Of course, we could say that if there’s no market in any of these things, then also no value to them, then they cannot be subject to capital gains nor inheritance tax. But then I doubt he’ll wear that either.
He’s just missing that very basic point.
Which leads to two subpoints. If you can never, ever, sell an investment then what does the return on the investment have to be to get you to buy into it? 1% isn’t going to do it now, is it? So, if we demand higher returns in return – ahaha – for investing what happens to gross investment across the society? It falls, obviously.
Secondly, if we did all have to invest in 1% bonds for our pensions then what portion of annual income would we have to invest over a 30 year working life in order to fund a 20 year retirement at 50% of working income? Recall, we’ve just defined that we can never eat our capital, we have to live off the 1%. Well, at 50% of working income at 1% then we’d need 50 years income saved then wouldn’t we? Or, lifetimes savings to provide a pension would have to be substantially higher than lifetime income.

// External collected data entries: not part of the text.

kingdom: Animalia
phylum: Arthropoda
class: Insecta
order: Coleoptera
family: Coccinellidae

That’s not a system that will work.
Which is why we do eat our capital of course. But if we’re to eat our capital then there must be someone we can sell our capital ticket – the share, the bond – to. And in the absence of a secondary market for capital certificates who the fuck is that going to be?
Man’s a moron.
All that secondary markets shit exists so people can cash in winning bets. Without such a system there would be very much less investment at the start. So, he’s insisting we kill secondary markets to increase primary investment.
Cretin.
He’s so obviously jealous , it’s painful. he’s got no shares so shares are bad. The same as his car the crappy berlingo – he was decrying anyone having a nicer car than his, but he clothed it in the guise of environmentalism. The question is when he was ranting in the past about handbags what was he trying to tell us?

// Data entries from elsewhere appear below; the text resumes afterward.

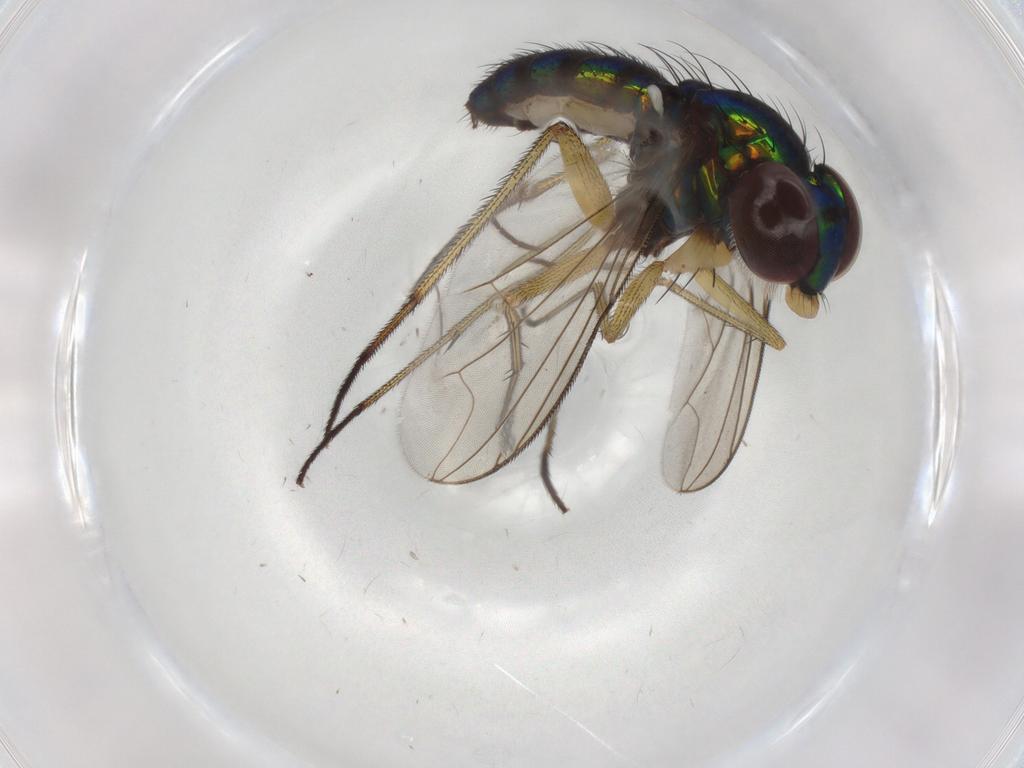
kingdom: Animalia
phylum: Arthropoda
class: Insecta
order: Diptera
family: Dolichopodidae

Music heard playing at the unimpressive end terrace, Ely, New Years Eve Party
https://www.youtube.com/watch?v=IcmDhG0YhgI
Are we perhaps also cherry-picking data from a period of historically low interest rates to demonstrate that bonds are a cheaper source of funding than equity for established companies with very low credit risk? Because this is not news.

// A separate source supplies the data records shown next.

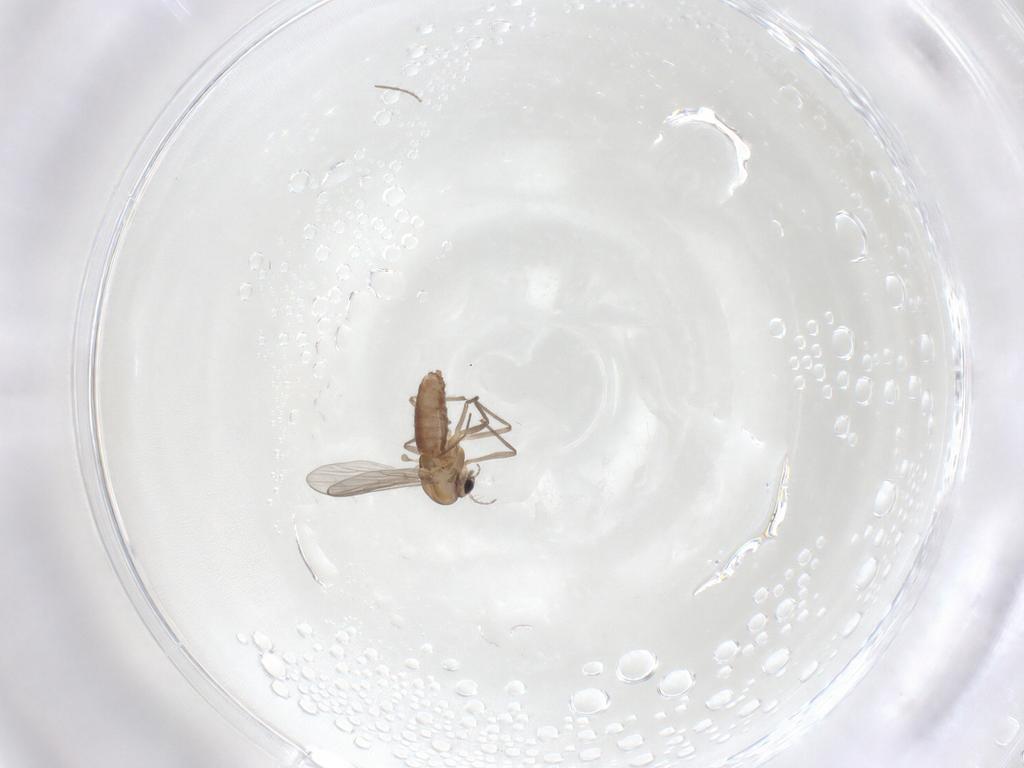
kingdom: Animalia
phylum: Arthropoda
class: Insecta
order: Diptera
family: Chironomidae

We know beyond doubt that companies with high credit risk struggle to raise funding through anything other than equity (private, public or government)… After all, who’s going to lend money for 10Y to an risky start-up/distressed company without a huge upside benefit, and how could the company possibly plan to fund that sort of borrowing with a highly uncertain future? Without this market we would likely lose innovation and see many more bankruptcies/bailouts of large companies during market stress.
Without shares – or some equivalent – and a secondary market we might also struggle to transfer ownership of companies. Which might be a problem.
By my fun – and overly simple – calculation, Apple would have needed to issue a 20-year, 500%+ coupon bond in 2000 to match the ROI from their shares over that period. And how much innovation has the success of such early investors driven in other companies since then?
Having put money into a bond, where would the bond manager put that money?
There are countries with little or no government debt, so they would be screwed.
I think you’re being unfair to cretins & morons everywhere, he’s worse than them, he’s an imbecile.
So he thinks that banks lend money to limited companies with no capital?